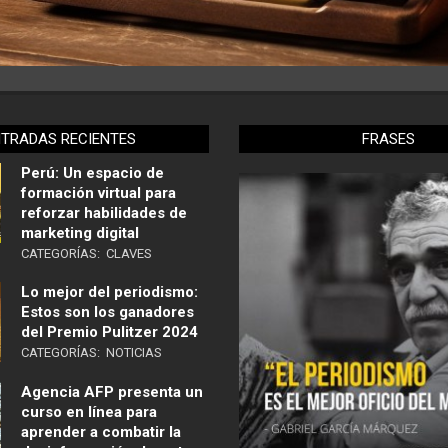
NTRADAS RECIENTES
FRASES
Perú: Un espacio de
formación virtual para
reforzar habilidades de
marketing digital
CATEGORÍAS:
CLAVES
Lo mejor del periodismo:
Estos son los ganadores
del Premio Pulitzer 2024
CATEGORÍAS:
NOTICIAS
Agencia AFP presenta un
curso en línea para
aprender a combatir la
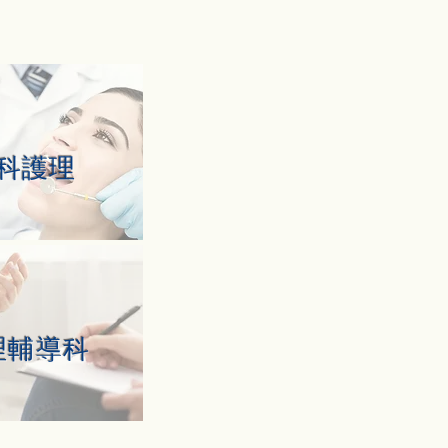
科護理
理輔導科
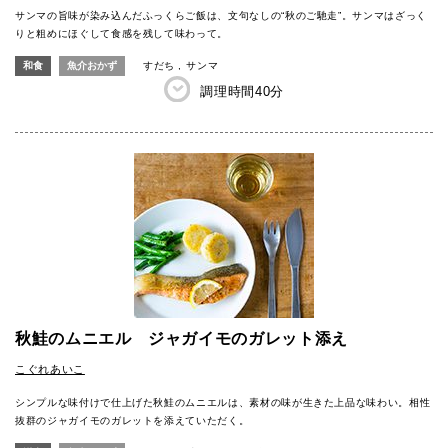
サンマの旨味が染み込んだふっくらご飯は、文句なしの“秋のご馳走”。サンマはざっく
りと粗めにほぐして食感を残して味わって。
和食
魚介おかず
すだち
サンマ
調理時間
40分
秋鮭のムニエル ジャガイモのガレット添え
こぐれあいこ
シンプルな味付けで仕上げた秋鮭のムニエルは、素材の味が生きた上品な味わい。相性
抜群のジャガイモのガレットを添えていただく。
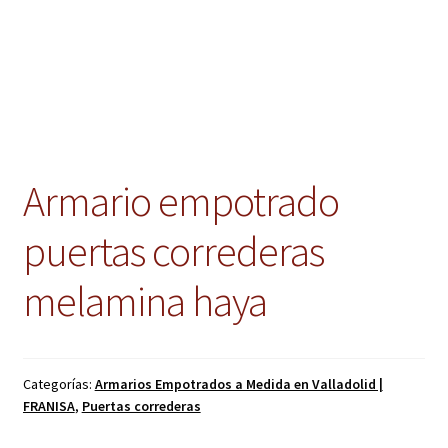
Armario empotrado
puertas correderas
melamina haya
Categorías:
Armarios Empotrados a Medida en Valladolid |
FRANISA
,
Puertas correderas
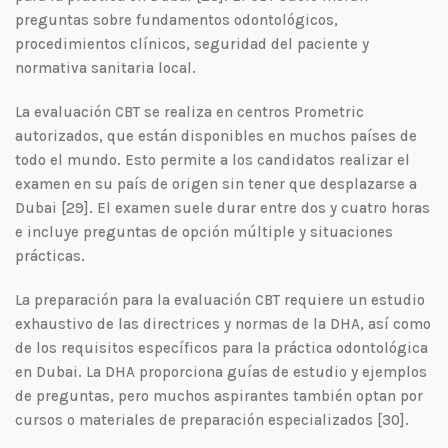
preguntas sobre fundamentos odontológicos,
procedimientos clínicos, seguridad del paciente y
normativa sanitaria local.
La evaluación CBT se realiza en centros Prometric
autorizados, que están disponibles en muchos países de
todo el mundo. Esto permite a los candidatos realizar el
examen en su país de origen sin tener que desplazarse a
Dubai [29]. El examen suele durar entre dos y cuatro horas
e incluye preguntas de opción múltiple y situaciones
prácticas.
La preparación para la evaluación CBT requiere un estudio
exhaustivo de las directrices y normas de la DHA, así como
de los requisitos específicos para la práctica odontológica
en Dubai. La DHA proporciona guías de estudio y ejemplos
de preguntas, pero muchos aspirantes también optan por
cursos o materiales de preparación especializados [30].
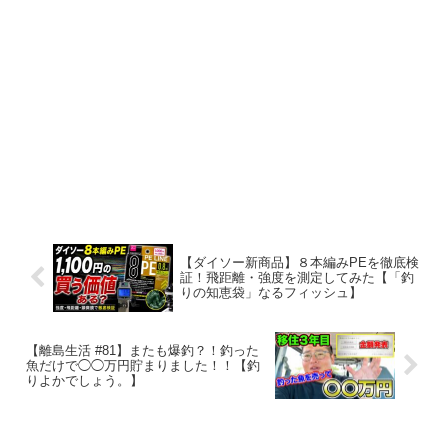
【ダイソー新商品】８本編みPEを徹底検
証！飛距離・強度を測定してみた【「釣
りの知恵袋」なるフィッシュ】
【離島生活 #81】またも爆釣？！釣った
魚だけで◯◯万円貯まりました！！【釣
りよかでしょう。】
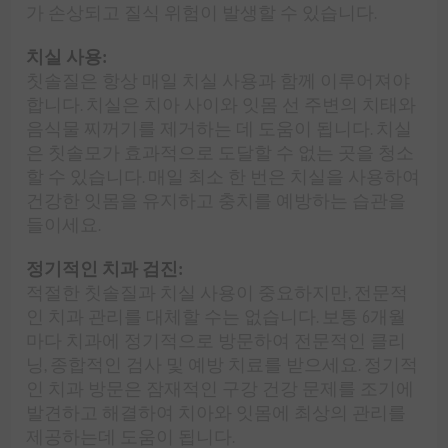
가 손상되고 질식 위험이 발생할 수 있습니다.
치실 사용:
칫솔질은 항상 매일 치실 사용과 함께 이루어져야
합니다. 치실은 치아 사이와 잇몸 선 주변의 치태와
음식물 찌꺼기를 제거하는 데 도움이 됩니다. 치실
은 칫솔모가 효과적으로 도달할 수 없는 곳을 청소
할 수 있습니다. 매일 최소 한 번은 치실을 사용하여
건강한 잇몸을 유지하고 충치를 예방하는 습관을
들이세요.
정기적인 치과 검진:
적절한 칫솔질과 치실 사용이 중요하지만, 전문적
인 치과 관리를 대체할 수는 없습니다. 보통 6개월
마다 치과에 정기적으로 방문하여 전문적인 클리
닝, 종합적인 검사 및 예방 치료를 받으세요. 정기적
인 치과 방문은 잠재적인 구강 건강 문제를 조기에
발견하고 해결하여 치아와 잇몸에 최상의 관리를
제공하는데 도움이 됩니다.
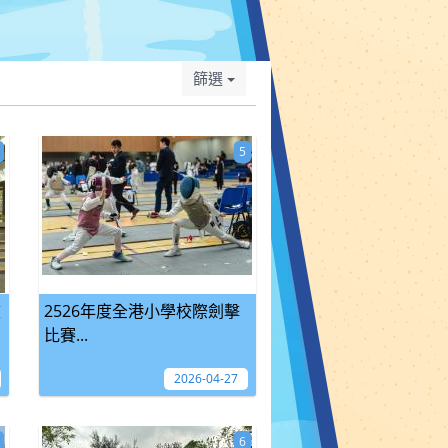
篩選
5
坡
2526年度全港小學校際劍擊
比賽...
2026-04-27
6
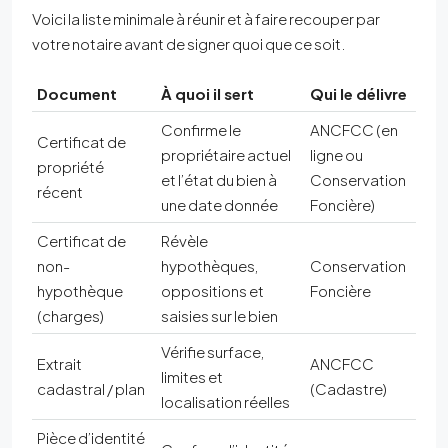
Voici la liste minimale à réunir et à faire recouper par
votre notaire avant de signer quoi que ce soit.
Document
À quoi il sert
Qui le délivre
Confirme le
ANCFCC (en
Certificat de
propriétaire actuel
ligne ou
propriété
et l’état du bien à
Conservation
récent
une date donnée
Foncière)
Certificat de
Révèle
non-
hypothèques,
Conservation
hypothèque
oppositions et
Foncière
(charges)
saisies sur le bien
Vérifie surface,
Extrait
ANCFCC
limites et
cadastral / plan
(Cadastre)
localisation réelles
Pièce d’identité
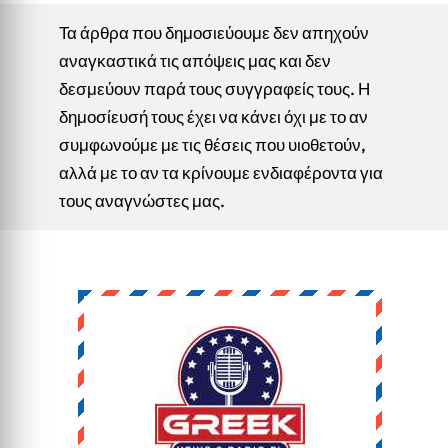
Τα άρθρα που δημοσιεύουμε δεν απηχούν
αναγκαστικά τις απόψεις μας και δεν
δεσμεύουν παρά τους συγγραφείς τους. Η
δημοσίευσή τους έχει να κάνει όχι με το αν
συμφωνούμε με τις θέσεις που υιοθετούν,
αλλά με το αν τα κρίνουμε ενδιαφέροντα για
τους αναγνώστες μας.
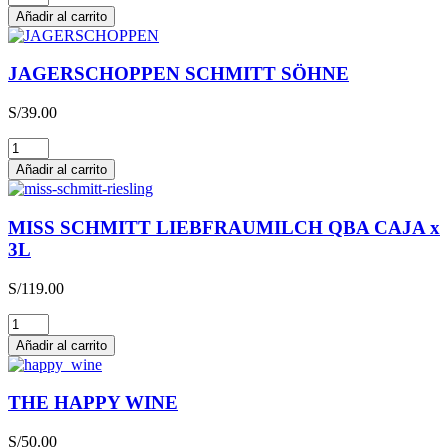
cantidad
Añadir al carrito
JAGERSCHOPPEN SCHMITT SÖHNE
S/
39.00
JAGERSCHOPPEN
SCHMITT
Añadir al carrito
SÖHNE
cantidad
MISS SCHMITT LIEBFRAUMILCH QBA CAJA x
3L
S/
119.00
MISS
SCHMITT
Añadir al carrito
LIEBFRAUMILCH
QBA
CAJA
THE HAPPY WINE
x
3L
S/
50.00
cantidad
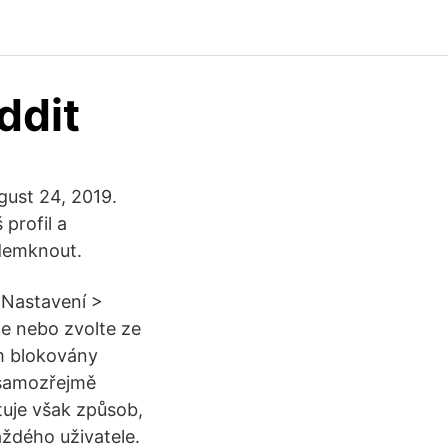
ddit
gust 24, 2019.
profil a
odemknout.
 Nastavení >
te nebo zvolte ze
m blokovány
 (samozřejmě
tuje však způsob,
aždého uživatele.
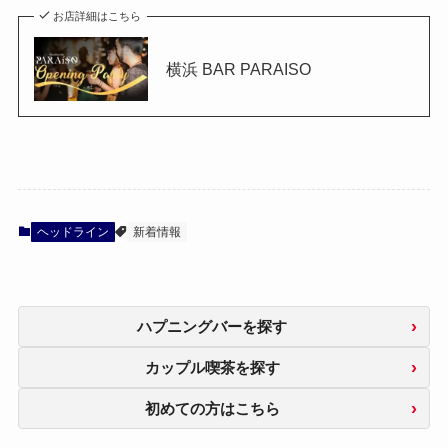
お店詳細はこちら
横浜 BAR PARAISO
ヘッドライン
新着情報
ハプニングバーを探す
カップル喫茶を探す
初めての方はこちら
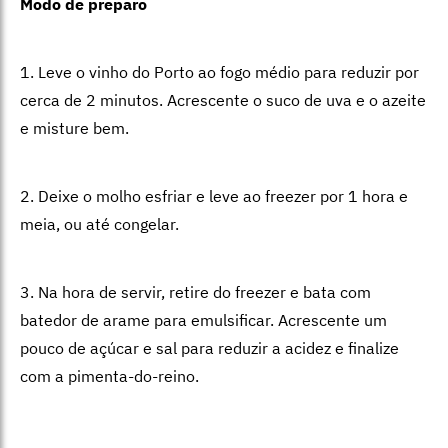
Modo de preparo
1. Leve o vinho do Porto ao fogo médio para reduzir por
cerca de 2 minutos. Acrescente o suco de uva e o azeite
e misture bem.
2. Deixe o molho esfriar e leve ao freezer por 1 hora e
meia, ou até congelar.
3. Na hora de servir, retire do freezer e bata com
batedor de arame para emulsificar. Acrescente um
pouco de açúcar e sal para reduzir a acidez e finalize
com a pimenta-do-reino.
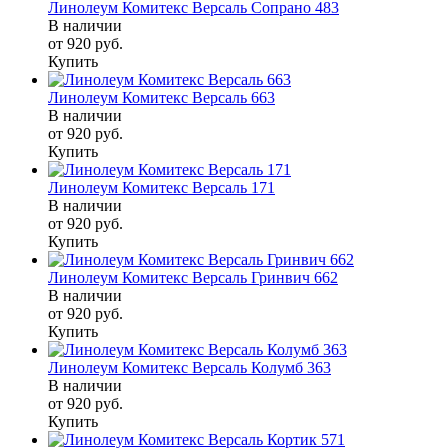
Линолеум Комитекс Версаль Сопрано 483
В наличии
от 920
руб.
Купить
Линолеум Комитекс Версаль 663
В наличии
от 920
руб.
Купить
Линолеум Комитекс Версаль 171
В наличии
от 920
руб.
Купить
Линолеум Комитекс Версаль Гринвич 662
В наличии
от 920
руб.
Купить
Линолеум Комитекс Версаль Колумб 363
В наличии
от 920
руб.
Купить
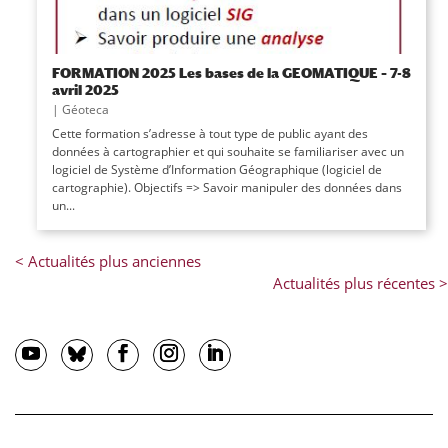
FORMATION 2025 Les bases de la GEOMATIQUE – 7-8
avril 2025
|
Géoteca
Cette formation s’adresse à tout type de public ayant des
données à cartographier et qui souhaite se familiariser avec un
logiciel de Système d’Information Géographique (logiciel de
cartographie). Objectifs => Savoir manipuler des données dans
un...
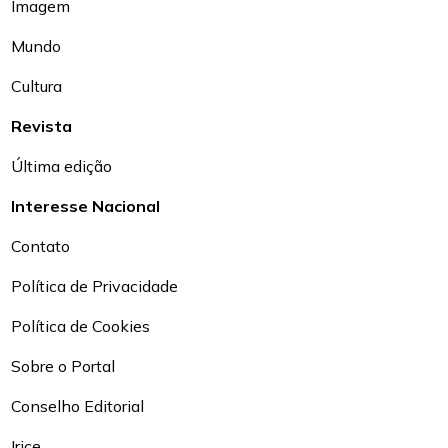
Imagem
Mundo
Cultura
Revista
Última edição
Interesse Nacional
Contato
Política de Privacidade
Política de Cookies
Sobre o Portal
Conselho Editorial
Irice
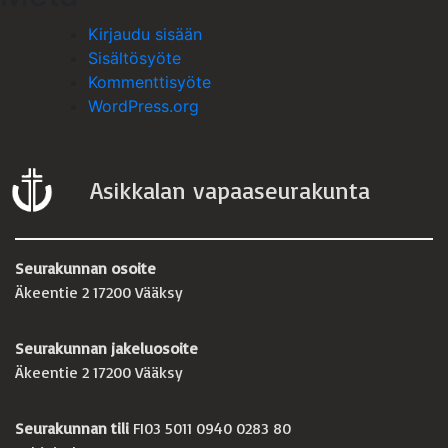
Kirjaudu sisään
Sisältösyöte
Kommenttisyöte
WordPress.org
Asikkalan vapaaseurakunta
Seurakunnan osoite
Äkeentie 2 17200 Vääksy
Seurakunnan jakeluosoite
Äkeentie 2 17200 Vääksy
Seurakunnan tili
FI03 5011 0940 0283 80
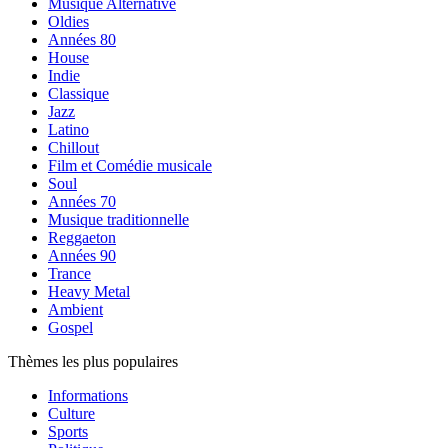
Musique Alternative
Oldies
Années 80
House
Indie
Classique
Jazz
Latino
Chillout
Film et Comédie musicale
Soul
Années 70
Musique traditionnelle
Reggaeton
Années 90
Trance
Heavy Metal
Ambient
Gospel
Thèmes les plus populaires
Informations
Culture
Sports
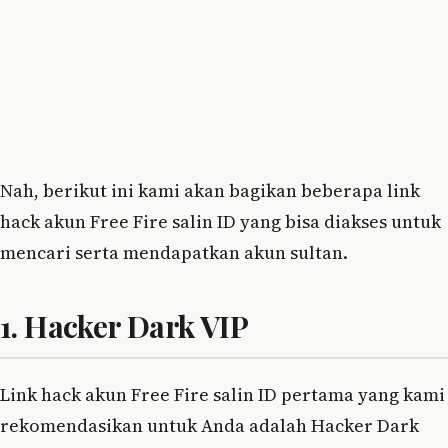
Nah, berikut ini kami akan bagikan beberapa link
hack akun Free Fire salin ID yang bisa diakses untuk
mencari serta mendapatkan akun sultan.
1. Hacker Dark VIP
Link hack akun Free Fire salin ID pertama yang kami
rekomendasikan untuk Anda adalah Hacker Dark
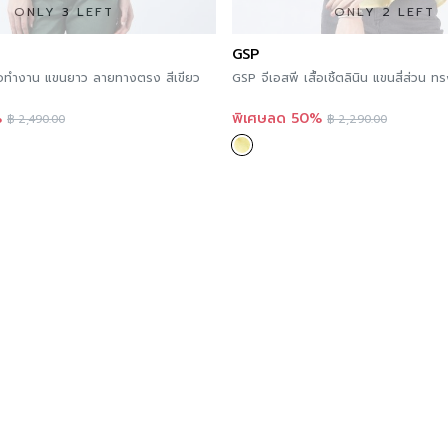
ONLY 3 LEFT
ONLY 2 LEFT
GSP
ื้อทำงาน แขนยาว ลายทางตรง สีเขียว
GSP จีเอสพี เสื้อเชิ้ตลินิน แขนสี่ส่วน
%
พิเศษลด 50%
฿
2,490.00
฿
2,290.00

#####

### Exercise aim
Give back the full listing verbatim, skipping each picture.

### Answer space
NTRADAS RECIENTES
FRASES
Perú: Un espacio de
formación virtual para
reforzar habilidades de
marketing digital
CATEGORÍAS:
CLAVES
Lo mejor del periodismo:
Estos son los ganadores
del Premio Pulitzer 2024
CATEGORÍAS:
NOTICIAS
Agencia AFP presenta un
curso en línea para
aprender a combatir la
科護理
理輔導科
サンマの旨味が染み込んだふっくらご飯は、文句なしの“秋のご馳走”。サンマはざっく
りと粗めにほぐして食感を残して味わって。
和食
魚介おかず
すだち
サンマ
調理時間
40分
秋鮭のムニエル ジャガイモのガレット添え
こぐれあいこ
シンプルな味付けで仕上げた秋鮭のムニエルは、素材の味が生きた上品な味わい。相性
抜群のジャガイモのガレットを添えていただく。
Armario empotrado
puertas correderas
melamina haya
Categorías:
Armarios Empotrados a Medida en Valladolid |
FRANISA
,
Puertas correderas
preguntas sobre fundamentos odontológicos,
procedimientos clínicos, seguridad del paciente y
normativa sanitaria local.
La evaluación CBT se realiza en centros Prometric
autorizados, que están disponibles en muchos países de
todo el mundo. Esto permite a los candidatos realizar el
examen en su país de origen sin tener que desplazarse a
Dubai [29]. El examen suele durar entre dos y cuatro horas
e incluye preguntas de opción múltiple y situaciones
prácticas.
La preparación para la evaluación CBT requiere un estudio
exhaustivo de las directrices y normas de la DHA, así como
de los requisitos específicos para la práctica odontológica
en Dubai. La DHA proporciona guías de estudio y ejemplos
de preguntas, pero muchos aspirantes también optan por
cursos o materiales de preparación especializados [30].
【ダイソー新商品】８本編みPEを徹底検
証！飛距離・強度を測定してみた【「釣
りの知恵袋」なるフィッシュ】
【離島生活 #81】またも爆釣？！釣った
魚だけで◯◯万円貯まりました！！【釣
りよかでしょう。】
가 손상되고 질식 위험이 발생할 수 있습니다.
치실 사용:
칫솔질은 항상 매일 치실 사용과 함께 이루어져야
합니다. 치실은 치아 사이와 잇몸 선 주변의 치태와
음식물 찌꺼기를 제거하는 데 도움이 됩니다. 치실
은 칫솔모가 효과적으로 도달할 수 없는 곳을 청소
할 수 있습니다. 매일 최소 한 번은 치실을 사용하여
건강한 잇몸을 유지하고 충치를 예방하는 습관을
들이세요.
정기적인 치과 검진:
적절한 칫솔질과 치실 사용이 중요하지만, 전문적
인 치과 관리를 대체할 수는 없습니다. 보통 6개월
마다 치과에 정기적으로 방문하여 전문적인 클리
닝, 종합적인 검사 및 예방 치료를 받으세요. 정기적
인 치과 방문은 잠재적인 구강 건강 문제를 조기에
발견하고 해결하여 치아와 잇몸에 최상의 관리를
제공하는데 도움이 됩니다.
篩選
5
坡
2526年度全港小學校際劍擊
比賽...
2026-04-27
6
Voici la liste minimale à réunir et à faire recouper par
votre notaire avant de signer quoi que ce soit.
Document
À quoi il sert
Qui le délivre
Confirme le
ANCFCC (en
Certificat de
propriétaire actuel
ligne ou
propriété
et l’état du bien à
Conservation
récent
une date donnée
Foncière)
Certificat de
Révèle
non-
hypothèques,
Conservation
hypothèque
oppositions et
Foncière
(charges)
saisies sur le bien
Vérifie surface,
Extrait
ANCFCC
limites et
cadastral / plan
(Cadastre)
localisation réelles
Pièce d’identité
Τα άρθρα που δημοσιεύουμε δεν απηχούν
αναγκαστικά τις απόψεις μας και δεν
δεσμεύουν παρά τους συγγραφείς τους. Η
δημοσίευσή τους έχει να κάνει όχι με το αν
συμφωνούμε με τις θέσεις που υιοθετούν,
αλλά με το αν τα κρίνουμε ενδιαφέροντα για
τους αναγνώστες μας.
cantidad
Añadir al carrito
JAGERSCHOPPEN SCHMITT SÖHNE
S/
39.00
JAGERSCHOPPEN
SCHMITT
Añadir al carrito
SÖHNE
cantidad
MISS SCHMITT LIEBFRAUMILCH QBA CAJA x
3L
S/
119.00
MISS
SCHMITT
Añadir al carrito
LIEBFRAUMILCH
QBA
CAJA
THE HAPPY WINE
x
3L
S/
50.00
cantidad
ddit
gust 24, 2019.
profil a
odemknout.
 Nastavení >
te nebo zvolte ze
m blokovány
 (samozřejmě
tuje však způsob,
aždého uživatele.
お店詳細はこちら
横浜 BAR PARAISO
ヘッドライン
新着情報
ハプニングバーを探す
カップル喫茶を探す
初めての方はこちら
Modo de preparo
1. Leve o vinho do Porto ao fogo médio para reduzir por
cerca de 2 minutos. Acrescente o suco de uva e o azeite
e misture bem.
2. Deixe o molho esfriar e leve ao freezer por 1 hora e
meia, ou até congelar.
3. Na hora de servir, retire do freezer e bata com
batedor de arame para emulsificar. Acrescente um
pouco de açúcar e sal para reduzir a acidez e finalize
com a pimenta-do-reino.
Линолеум Комитекс Версаль Сопрано 483
В наличии
от 920
руб.
Купить
Линолеум Комитекс Версаль 663
В наличии
от 920
руб.
Купить
Линолеум Комитекс Версаль 171
В наличии
от 920
руб.
Купить
Линолеум Комитекс Версаль Гринвич 662
В наличии
от 920
руб.
Купить
Линолеум Комитекс Версаль Колумб 363
В наличии
от 920
руб.
Купить
FORMATION 2025 Les bases de la GEOMATIQUE – 7-8
avril 2025
|
Géoteca
Cette formation s’adresse à tout type de public ayant des
données à cartographier et qui souhaite se familiariser avec un
logiciel de Système d’Information Géographique (logiciel de
cartographie). Objectifs => Savoir manipuler des données dans
un...
Imagem
Mundo
Cultura
Revista
Última edição
Interesse Nacional
Contato
Política de Privacidade
Política de Cookies
Sobre o Portal
Conselho Editorial
Irice
Kirjaudu sisään
Sisältösyöte
Kommenttisyöte
WordPress.org
Asikkalan vapaaseurakunta
Seurakunnan osoite
Äkeentie 2 17200 Vääksy
Seurakunnan jakeluosoite
Äkeentie 2 17200 Vääksy
Seurakunnan tili
FI03 5011 0940 0283 80
Musique Alternative
Oldies
Années 80
House
Indie
Classique
Jazz
Latino
Chillout
Film et Comédie musicale
Soul
Années 70
Musique traditionnelle
Reggaeton
Années 90
Trance
Heavy Metal
Ambient
Gospel
Thèmes les plus populaires
Informations
Culture
Sports
Nah, berikut ini kami akan bagikan beberapa link
hack akun Free Fire salin ID yang bisa diakses untuk
mencari serta mendapatkan akun sultan.
1. Hacker Dark VIP
Link hack akun Free Fire salin ID pertama yang kami
rekomendasikan untuk Anda adalah Hacker Dark
ONLY 3 LEFT
ONLY 2 LEFT
GSP
ื้อทำงาน แขนยาว ลายทางตรง สีเขียว
GSP จีเอสพี เสื้อเชิ้ตลินิน แขนสี่ส่วน
%
พิเศษลด 50%
฿
2,490.00
฿
2,290.00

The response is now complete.